Quote:
Originally Posted by nuttle
My guess is that the issue is triggered by more bandwidth being needed than there is available. So, robots that upload lots of telemetry, all have video feeds, etc. combined with anything that causes less availible bandwidth is the magic combination. Fixing whaever is limiting the bandwidth makes the problem go away, but really doesn't solve the deeper issue. When bandwidth is tight, packets drop, TPC requests retransmissions, and this only results in more bandwidth being needed. Traffic on some critical connections gets held up for long enough that robots die and do not recover. If this is right, the old radios in 2010 turned up the same underlying issue but the problem went away when everyone was told to use the new radios.

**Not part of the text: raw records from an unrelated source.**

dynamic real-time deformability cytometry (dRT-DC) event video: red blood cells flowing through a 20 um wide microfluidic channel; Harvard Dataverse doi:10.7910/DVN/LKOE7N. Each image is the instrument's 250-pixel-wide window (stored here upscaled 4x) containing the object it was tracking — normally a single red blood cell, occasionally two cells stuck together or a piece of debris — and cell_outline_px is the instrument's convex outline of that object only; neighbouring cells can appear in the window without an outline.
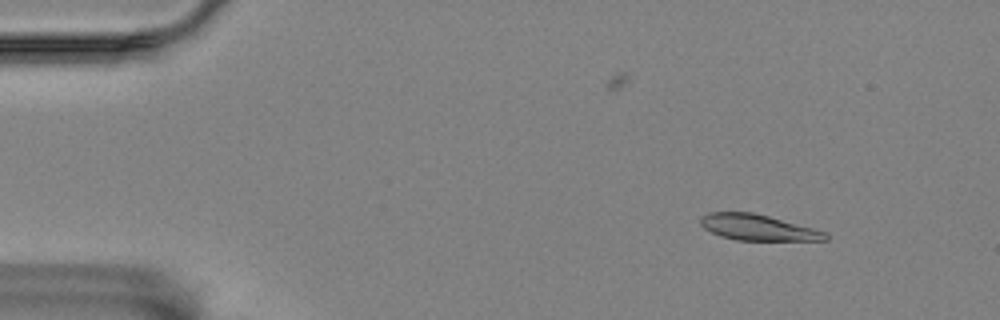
{"species": "Egyptian fruit bat (a non-hibernating species)", "species_latin": "Rousettus aegyptiacus", "temperature_condition": "room temperature", "stored_images_in_passage": 3, "camera_frame_rate_fps": 3000, "um_per_image_px": 0.085, "animal": {"sex": "female"}, "frame": {"image": 1, "passage_image": 1, "time_ms": 0.0, "image_size_px": [1000, 320], "cell_outline_px": [[828, 240], [736, 240], [720, 236], [704, 228], [700, 224], [700, 216], [708, 212], [752, 212], [768, 216], [812, 228], [824, 232], [828, 236]], "centroid_in_image_um": [64.35, 19.33], "position_along_channel_um": 20.7, "area_um2": 18.61}}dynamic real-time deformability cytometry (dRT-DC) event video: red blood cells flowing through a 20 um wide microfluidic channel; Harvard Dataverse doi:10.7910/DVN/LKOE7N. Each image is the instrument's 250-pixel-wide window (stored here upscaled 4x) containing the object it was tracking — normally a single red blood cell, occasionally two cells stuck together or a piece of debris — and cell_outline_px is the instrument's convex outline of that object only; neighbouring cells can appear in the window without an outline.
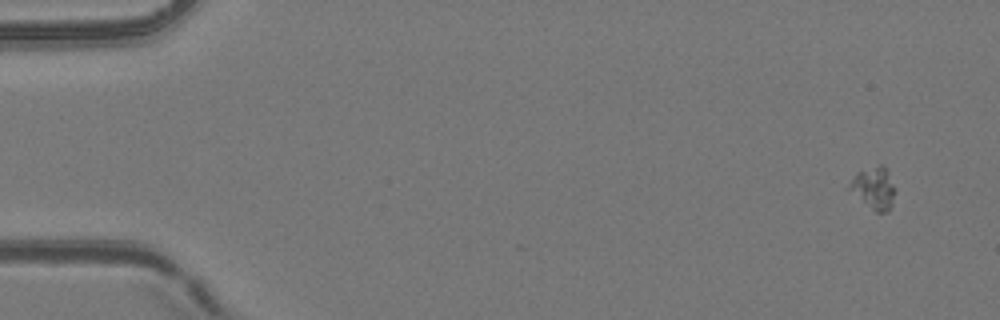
{"species": "common noctule bat (a hibernating species)", "species_latin": "Nyctalus noctula", "temperature_condition": "room temperature", "stored_images_in_passage": 6, "camera_frame_rate_fps": 3000, "um_per_image_px": 0.085, "animal": {"sex": "female", "body_mass_g": 24.6, "forearm_length_mm": 56.2}, "frame": {"image": 1, "passage_image": 2, "time_ms": 1.333, "image_size_px": [1000, 320], "cell_outline_px": [[896, 192], [892, 204], [884, 212], [876, 212], [844, 188], [856, 172], [880, 164], [888, 168], [896, 188]], "centroid_in_image_um": [74.25, 15.95], "position_along_channel_um": 10.7, "area_um2": 11.62}}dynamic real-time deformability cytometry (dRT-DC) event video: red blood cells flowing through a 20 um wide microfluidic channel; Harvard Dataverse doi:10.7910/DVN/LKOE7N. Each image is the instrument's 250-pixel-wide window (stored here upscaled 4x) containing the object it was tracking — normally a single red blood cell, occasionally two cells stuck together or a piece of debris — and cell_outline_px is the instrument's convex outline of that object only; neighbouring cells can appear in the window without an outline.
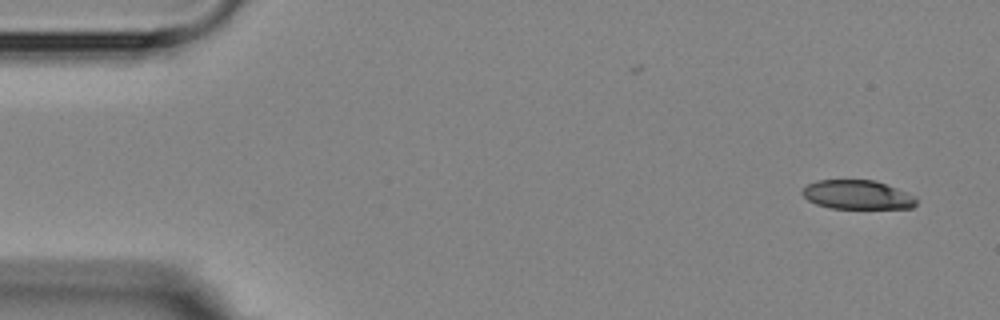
{"species": "Egyptian fruit bat (a non-hibernating species)", "species_latin": "Rousettus aegyptiacus", "temperature_condition": "room temperature", "stored_images_in_passage": 3, "camera_frame_rate_fps": 3000, "um_per_image_px": 0.085, "animal": {"sex": "female"}, "frame": {"image": 1, "passage_image": 3, "time_ms": 2.333, "image_size_px": [1000, 320], "cell_outline_px": [[916, 204], [912, 208], [828, 208], [816, 204], [808, 200], [800, 192], [808, 184], [816, 180], [872, 180], [896, 188], [916, 196]], "centroid_in_image_um": [72.85, 16.56], "position_along_channel_um": 12.1, "area_um2": 19.19}}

Depending on how things are implemented, a single robot could have more than one video stream coming from a single camera -- one for the dashboard and another one for off-board target tracking. One way to simulate this would be to open extra web sessions with the camera. The 'netem' tool I mentioned before can simulate a network with various issues in the network and is a more controlled way to try to cause this type of problem.
This wouldn't be an issue when using a tether, and a single robot running over wireless would have six times the bandwidth as when a match is being played and so would not likely see this either. The exact traffic when running under the FMS might be different as well. Using tcpdump / wireshark would allow digging into the problem.

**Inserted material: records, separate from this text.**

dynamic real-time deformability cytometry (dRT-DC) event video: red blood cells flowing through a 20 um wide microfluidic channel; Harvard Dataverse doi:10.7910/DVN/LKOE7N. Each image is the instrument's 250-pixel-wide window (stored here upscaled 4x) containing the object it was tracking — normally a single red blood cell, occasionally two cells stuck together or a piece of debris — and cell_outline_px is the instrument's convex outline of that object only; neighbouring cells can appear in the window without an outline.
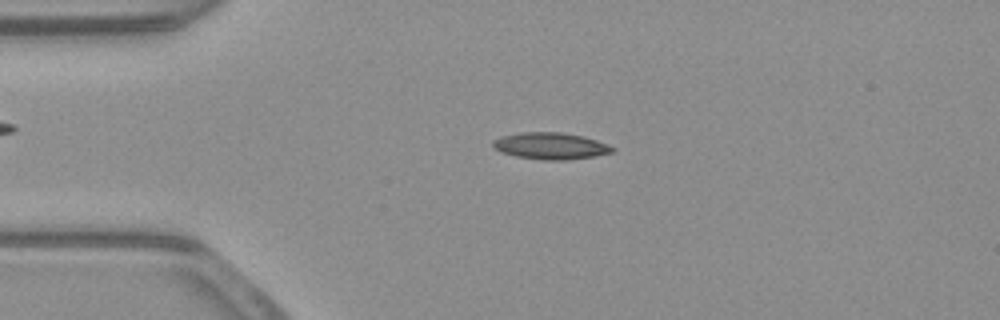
{"species": "common noctule bat (a hibernating species)", "species_latin": "Nyctalus noctula", "temperature_condition": "warm", "stored_images_in_passage": 53, "camera_frame_rate_fps": 3000, "um_per_image_px": 0.085, "animal": {"sex": "male", "body_mass_g": 23.1, "forearm_length_mm": 52.7}, "frame": {"image": 1, "passage_image": 12, "time_ms": 3.667, "image_size_px": [1000, 320], "cell_outline_px": [[616, 148], [612, 152], [596, 156], [568, 160], [544, 160], [516, 156], [500, 152], [492, 148], [492, 140], [500, 136], [520, 132], [564, 132], [584, 136], [608, 144]], "centroid_in_image_um": [46.78, 12.4], "position_along_channel_um": 38.2, "area_um2": 18.9}}
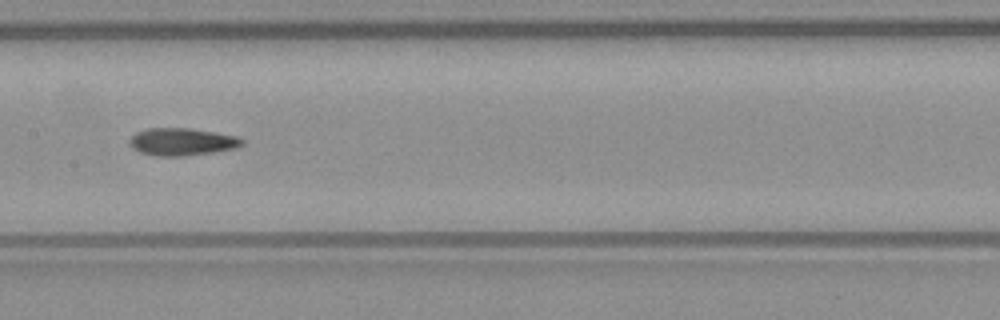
{"frame": {"image": 2, "passage_image": 26, "time_ms": 8.333, "image_size_px": [1000, 320], "cell_outline_px": [[244, 144], [236, 148], [212, 152], [184, 156], [156, 156], [140, 152], [132, 148], [128, 144], [128, 140], [136, 132], [148, 128], [192, 128], [240, 136], [244, 140]], "centroid_in_image_um": [15.48, 12.04], "position_along_channel_um": 191.9, "area_um2": 18.26}}
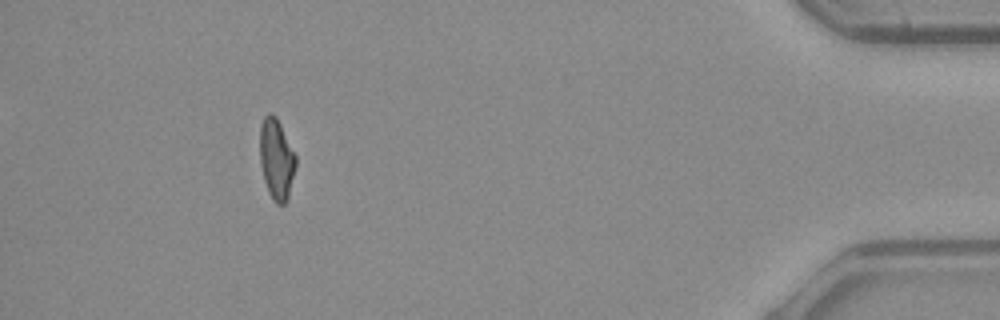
{"frame": {"image": 3, "passage_image": 48, "time_ms": 15.667, "image_size_px": [1000, 320], "cell_outline_px": [[296, 168], [288, 200], [284, 204], [276, 204], [272, 200], [268, 192], [264, 180], [260, 164], [260, 124], [264, 116], [268, 112], [272, 112], [276, 116], [296, 156]], "centroid_in_image_um": [23.5, 13.54], "position_along_channel_um": 411.7, "area_um2": 17.17}, "authors_computed_cell_mechanics": {"area_um2": 17.5134, "velocity_mm_per_s": 3.9127, "shape_relaxation_time_tau1_ms": null, "shape_relaxation_time_tau2_ms": 4.4679, "deformation_change_tau1": null, "deformation_change_tau2": 0.1409}}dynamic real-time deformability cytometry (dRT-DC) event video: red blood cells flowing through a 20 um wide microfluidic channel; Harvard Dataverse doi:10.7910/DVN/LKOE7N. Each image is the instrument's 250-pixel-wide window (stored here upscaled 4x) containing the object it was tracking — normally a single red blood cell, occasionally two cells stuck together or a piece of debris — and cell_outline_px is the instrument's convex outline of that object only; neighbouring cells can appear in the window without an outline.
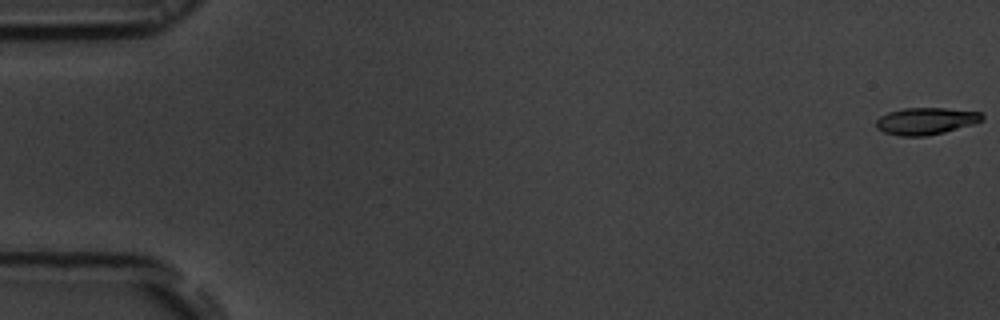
{"species": "common noctule bat (a hibernating species)", "species_latin": "Nyctalus noctula", "temperature_condition": "room temperature", "stored_images_in_passage": 54, "camera_frame_rate_fps": 3000, "um_per_image_px": 0.085, "animal": {"sex": "male", "body_mass_g": 19.5, "forearm_length_mm": 54.6}, "frame": {"image": 1, "passage_image": 1, "time_ms": 0.0, "image_size_px": [1000, 320], "cell_outline_px": [[984, 120], [972, 124], [944, 132], [924, 136], [900, 136], [884, 132], [876, 128], [876, 120], [880, 116], [888, 112], [904, 108], [944, 108], [980, 112], [984, 116]], "centroid_in_image_um": [78.68, 10.28], "position_along_channel_um": 6.3, "area_um2": 16.59}}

Just thought I'd throw this out since this angle hasn't come up in this thread and it is one theory that should be considered, I think. THe solution would involve taking steps to make sure the critical data always gets through by limiting the bandwidth that is allowed for less critical data when bandwidth is tight. Giving each team an equal amount of bandwidth is only fair, and things like the video feed will do OK with limited bandwidth, usually by dropping frames. It would be good to have a way for teams to test with limited bandwidth as well. It would be possible to have a gauge on the driver station showing bandwidth used or something along these lines to help teams catch issues they can contol that cause them to use more bandwidth than they need and generally be more aware of this.
|
This concept DOES hold some water, especially in the context of Einstein.
It's reasonable to believe that the robots that reached Einstein would be making more effective use of the bandwidth available (sending streaming video back to the DS, etc).
It's then also reasonable to believe that if such bandwidth requirements are occupying near-to the full capacity of the link, and you start adding more of these bandwidth hungry robots to the network, problems occur due to dropping packets flooding the network with retransmits.
Maybe things could be improved by forcing camera information over a non-handshaked protocol like UDP, where no retransmission occurs if there are errors (after all, retransmitting an old camera image doesn't help, when there's a new image to transmit instead).
I agree that it would be really nice if HQ could get 6 of the 12, or all 12 Einstein robots, with the Einstein field, and test things out at HQ.
Even then, I'm not sure things would fail without the crowd of thousands of WiFi enabled devices inside a pseudo-faraday cage with it.